ERIC Number: ED100150
Record Type: Non-Journal
Publication Date: 1970-Dec
Reference Count: N/A
On the Acquisition of the Meaning of "Before" and "After."
Clark, Eve V.
Journal of Verbal Learning and Verbal Behavior, v10 n3 p266-275 1971
This study was conducted to examine the acquisition of the meaning of the temporal conjunctions "before" and "after." The initial hypothesis was that in the acquisition of a word, the child learns its semantic components one at a time. The subjects were 40 school children attending the Bing Nursery School at Stanford University. The experiment was run with 10 children in each of four age groups, ranging from 3;0 to 5;0 years, who participated in two tasks. The first was a production task designed to elicit certain answers from the children, and the second task tested their comprehension of "before" and "after." The results showed that children not only learn the semantic components one at a time, but in a particular order. Thus, to restate the hypothesis: children learn the meanings of words component by component, and where these components are hierarchially related, the feature hierarchy is learned beginning with the superordinate component. (Author/LG)

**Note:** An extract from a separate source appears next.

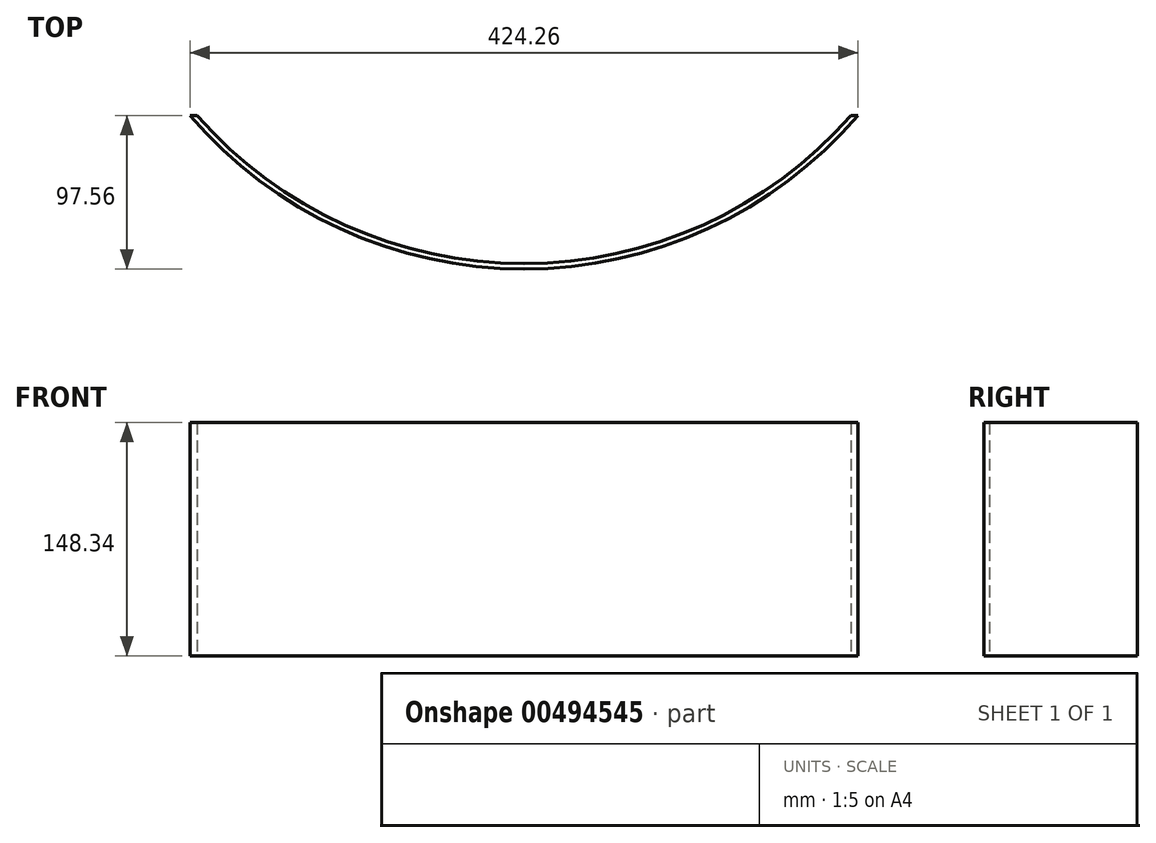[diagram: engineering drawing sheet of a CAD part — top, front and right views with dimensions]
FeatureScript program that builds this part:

Descriptors: Child Language, Comprehension, Form Classes (Languages), Function Words, Intellectual Development, Language Acquisition, Language Patterns, Psycholinguistics, Semantics, Syntax
Academic Press, 111 Fifth Avenue, New York, New York 10003 (priced by volume)
Publication Type: Reports - Research
Education Level: N/A
Authoring Institution: Stanford Univ., CA. Committee on Linguistics.